### Required action
All of the entries need to be printed again exactly; pictures are the only thing to omit.

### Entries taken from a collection
---*---

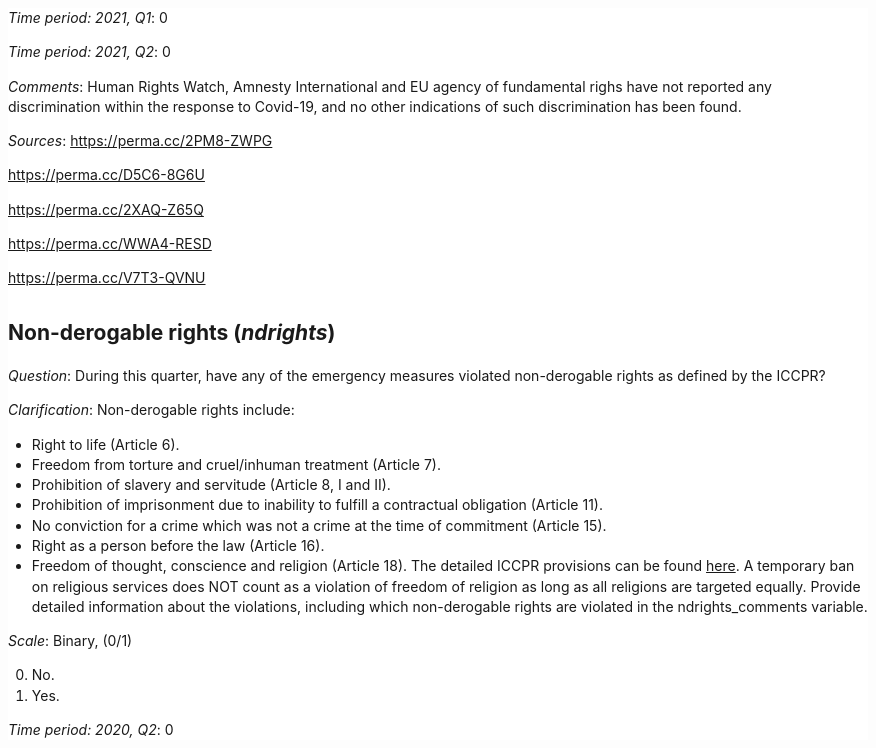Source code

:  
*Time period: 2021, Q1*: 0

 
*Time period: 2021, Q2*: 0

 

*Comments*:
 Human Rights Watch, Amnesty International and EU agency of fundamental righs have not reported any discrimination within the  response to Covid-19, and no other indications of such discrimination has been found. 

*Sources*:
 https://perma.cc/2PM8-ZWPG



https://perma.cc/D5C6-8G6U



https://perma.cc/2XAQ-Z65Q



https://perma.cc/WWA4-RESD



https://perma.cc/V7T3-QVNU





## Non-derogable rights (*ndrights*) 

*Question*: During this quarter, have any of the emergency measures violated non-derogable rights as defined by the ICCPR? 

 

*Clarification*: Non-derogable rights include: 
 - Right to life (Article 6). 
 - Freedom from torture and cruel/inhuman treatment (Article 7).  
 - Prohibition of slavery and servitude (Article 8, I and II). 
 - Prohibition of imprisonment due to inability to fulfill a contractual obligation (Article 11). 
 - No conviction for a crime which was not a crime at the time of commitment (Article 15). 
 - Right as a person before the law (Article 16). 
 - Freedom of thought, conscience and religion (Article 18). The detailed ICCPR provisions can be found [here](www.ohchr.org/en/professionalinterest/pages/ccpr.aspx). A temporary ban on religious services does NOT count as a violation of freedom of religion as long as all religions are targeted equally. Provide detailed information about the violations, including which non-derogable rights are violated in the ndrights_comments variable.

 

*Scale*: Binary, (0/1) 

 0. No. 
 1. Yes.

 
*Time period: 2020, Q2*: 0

---*---

### Answer space
Source code

:  
*Time period: 2021, Q1*: 0

 
*Time period: 2021, Q2*: 0

 

*Comments*:
 Human Rights Watch, Amnesty International and EU agency of fundamental righs have not reported any discrimination within the  response to Covid-19, and no other indications of such discrimination has been found. 

*Sources*:
 https://perma.cc/2PM8-ZWPG



https://perma.cc/D5C6-8G6U



https://perma.cc/2XAQ-Z65Q



https://perma.cc/WWA4-RESD



https://perma.cc/V7T3-QVNU





## Non-derogable rights (*ndrights*) 

*Question*: During this quarter, have any of the emergency measures violated non-derogable rights as defined by the ICCPR? 

 

*Clarification*: Non-derogable rights include: 
 - Right to life (Article 6). 
 - Freedom from torture and cruel/inhuman treatment (Article 7).  
 - Prohibition of slavery and servitude (Article 8, I and II). 
 - Prohibition of imprisonment due to inability to fulfill a contractual obligation (Article 11). 
 - No conviction for a crime which was not a crime at the time of commitment (Article 15). 
 - Right as a person before the law (Article 16). 
 - Freedom of thought, conscience and religion (Article 18). The detailed ICCPR provisions can be found [here](www.ohchr.org/en/professionalinterest/pages/ccpr.aspx). A temporary ban on religious services does NOT count as a violation of freedom of religion as long as all religions are targeted equally. Provide detailed information about the violations, including which non-derogable rights are violated in the ndrights_comments variable.

 

*Scale*: Binary, (0/1) 

 0. No. 
 1. Yes.

 
*Time period: 2020, Q2*: 0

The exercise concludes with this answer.